I am implemententing the Verlet algorithm for a double well potential V(x) = x^4-20x^2, as to create a simple phase portrait.The generated phase portrait has an augmented oval shape and is clearly incorrect. I have a feeling that my problem is occurring in my definition of the of x^3 but I am not sure.

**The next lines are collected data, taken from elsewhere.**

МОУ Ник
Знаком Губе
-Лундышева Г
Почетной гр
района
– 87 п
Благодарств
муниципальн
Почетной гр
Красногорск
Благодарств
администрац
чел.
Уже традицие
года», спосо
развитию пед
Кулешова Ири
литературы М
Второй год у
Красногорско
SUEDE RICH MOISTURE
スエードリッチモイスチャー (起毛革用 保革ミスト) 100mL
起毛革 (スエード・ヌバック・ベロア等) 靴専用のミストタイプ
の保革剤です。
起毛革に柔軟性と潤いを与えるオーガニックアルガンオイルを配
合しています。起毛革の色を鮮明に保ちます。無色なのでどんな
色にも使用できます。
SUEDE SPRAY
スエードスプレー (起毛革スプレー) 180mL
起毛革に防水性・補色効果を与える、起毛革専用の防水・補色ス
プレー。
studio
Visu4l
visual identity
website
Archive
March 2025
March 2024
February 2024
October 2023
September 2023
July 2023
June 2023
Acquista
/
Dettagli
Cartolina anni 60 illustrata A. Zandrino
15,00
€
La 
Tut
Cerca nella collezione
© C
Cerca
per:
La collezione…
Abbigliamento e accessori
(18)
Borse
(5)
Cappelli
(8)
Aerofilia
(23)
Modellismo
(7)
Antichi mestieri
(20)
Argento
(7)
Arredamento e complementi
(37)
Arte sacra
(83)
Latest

I have also included the algorithm for a classical harmonic oscillator to show that my code works correctly.
import numpy as np
import matplotlib.pyplot as plt
###Constants
w = 2
m=1
N=500
dt=0.05
t = np.linspace(0, N*dt, N+1)
np.shape(t)
x = np.zeros(N+1)
p = np.zeros(N+1)
p_0 = 0
x_0 = 1
x[0] = x_0
p[0] = p_0
#Velocity Verlet Tuckerman
#x(dt) = x(0) +p(0)/m*dt + 1/(2m) * F(x(0))

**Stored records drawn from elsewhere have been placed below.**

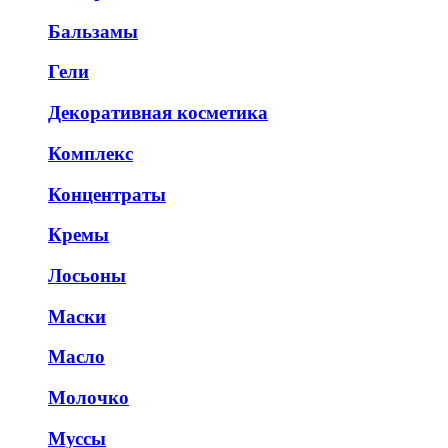
Бальзамы
Гели
Декоративная косметика
Комплекс
Концентраты
Кремы
Лосьоны
Маски
Масло
Молочко
Муссы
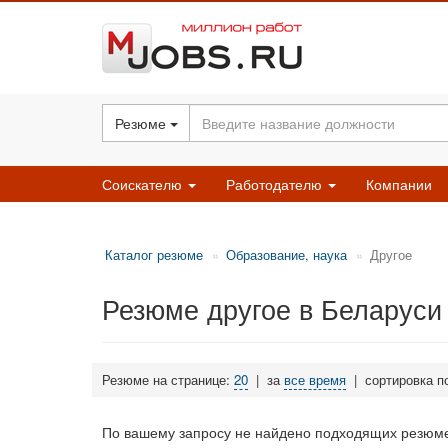
Резюме
Соискателю
Работодателю
Компании
Каталог резюме
Образование, наука
Другое
Резюме другое в Беларуси
Резюме на странице:
20
|
за
все время
|
сортировка п
По вашему запросу не найдено подходящих резюме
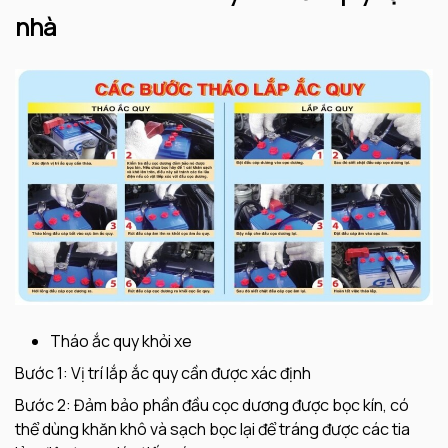
nhà
Tháo ắc quy khỏi xe
Bước 1: Vị trí lắp ắc quy cần được xác định
Bước 2: Đảm bảo phần đầu cọc dương được bọc kín, có
thể dùng khăn khô và sạch bọc lại để tráng được các tia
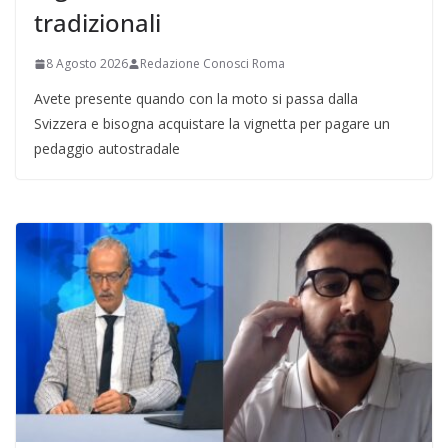
tradizionali
8 Agosto 2026
Redazione Conosci Roma
Avete presente quando con la moto si passa dalla
Svizzera e bisogna acquistare la vignetta per pagare un
pedaggio autostradale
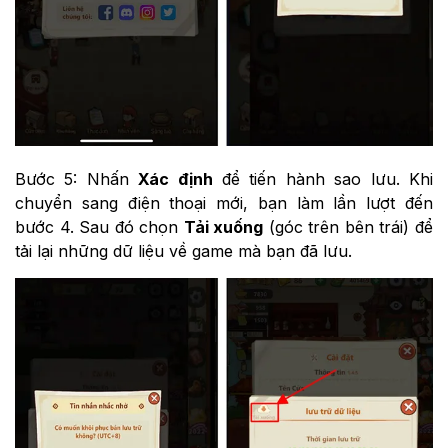
Bước 5: Nhấn
Xác định
để tiến hành sao lưu. Khi
chuyển sang điện thoại mới, bạn làm lần lượt đến
bước 4. Sau đó chọn
Tải xuống
(góc trên bên trái) để
tải lại những dữ liệu về game mà bạn đã lưu.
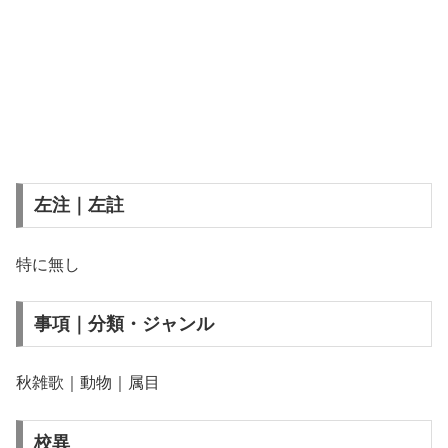
左注｜左註
特に無し
事項｜分類・ジャンル
秋雑歌｜動物｜属目
校異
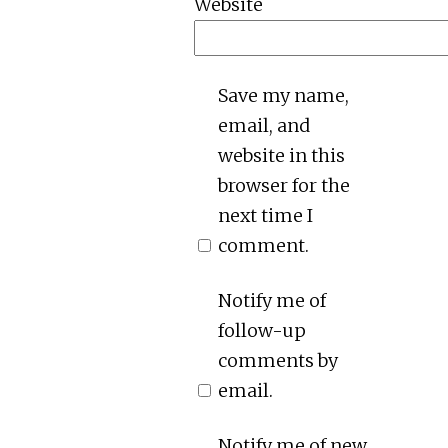
Website
Save my name,
email, and
website in this
browser for the
next time I
comment.
Notify me of
follow-up
comments by
email.
Notify me of new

#p(dt = p(0) + dt/2[F(x(0)) + F(x(dt))]
#Harmonic Oscillator F(x) = -kx = -mw^2x
for n in range(N):
x[n+1] = x[n] + (p[n]/m)*dt - (0.5)*w**2*x[n]*dt*dt
p[n+1] = p[n] - m*(0.5)*w**2*x[n]*dt - m*0.5*w**2*x[n+1]*dt
plt.plot(x,p)
#Symmetric Double Well: F(x) = -4x^3 + 40x
#V(x) = x^4 -20x^2
for n in range(N):
x[n+1] = x[n] + (p[n]/m)*dt +1/(2*m)*( -4*(x[n]*x[n]*x[n])*dt*dt +40*x[n]*dt*dt)
p[n+1] = p[n] + (1/2)*(-4*m*(x[n]*x[n]*x[n])*dt +40*m*x[n]*dt - 4*m*(x[n+1]*x[n+1]*x[n+1])*dt +40*m*x[n+1]*dt)
plt.plot(x,p)
Thanks!
To be more precise, V has a minimum at x=+-sqrt(10) with value -100, the local maximum at x=0 gives value 0. The initial position x0=1, v0=0 places the solution in the right valley, oscillating around sqrt(10).
To get a figure-8 shape you need an initial point with V(x0) slightly larger than zero. For instance with x0=5 one gets V=25*(25-20)=125. Or take x0=4.5 ==> x0^2=20.25 ==> V ~ 5.